[Keypoint text descriptions]

↓↓↓

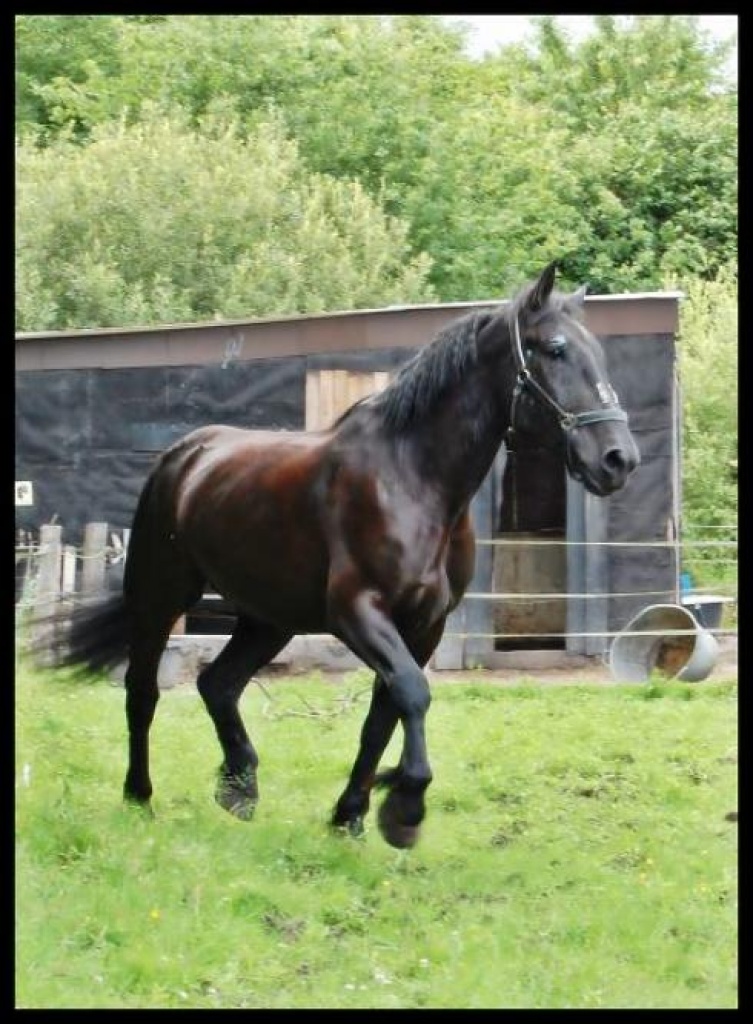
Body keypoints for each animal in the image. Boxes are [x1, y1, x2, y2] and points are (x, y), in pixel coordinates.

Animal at [45, 262, 640, 849]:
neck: (414, 480)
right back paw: (139, 798)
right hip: (160, 596)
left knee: (218, 683)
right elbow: (413, 694)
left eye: (599, 352)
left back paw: (239, 787)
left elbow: (384, 714)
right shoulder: (358, 610)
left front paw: (350, 814)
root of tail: (184, 456)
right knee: (142, 691)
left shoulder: (423, 625)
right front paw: (404, 806)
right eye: (555, 348)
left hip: (269, 618)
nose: (619, 459)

↑↑↑

Your task is to set down each line above verbatim while excluding the pictures.

▸ TASK ANSWER
Body keypoints for each animal in the image. Boxes are [x1, y1, x2, y2] and points are (x, y), in pixel coordinates.

Animal at [45, 262, 640, 849]:
neck: (414, 480)
right back paw: (139, 798)
right hip: (160, 596)
left knee: (218, 683)
right elbow: (413, 694)
left eye: (599, 352)
left back paw: (239, 787)
left elbow: (384, 714)
right shoulder: (358, 610)
left front paw: (350, 814)
root of tail: (184, 456)
right knee: (142, 691)
left shoulder: (423, 625)
right front paw: (404, 806)
right eye: (555, 348)
left hip: (269, 618)
nose: (619, 459)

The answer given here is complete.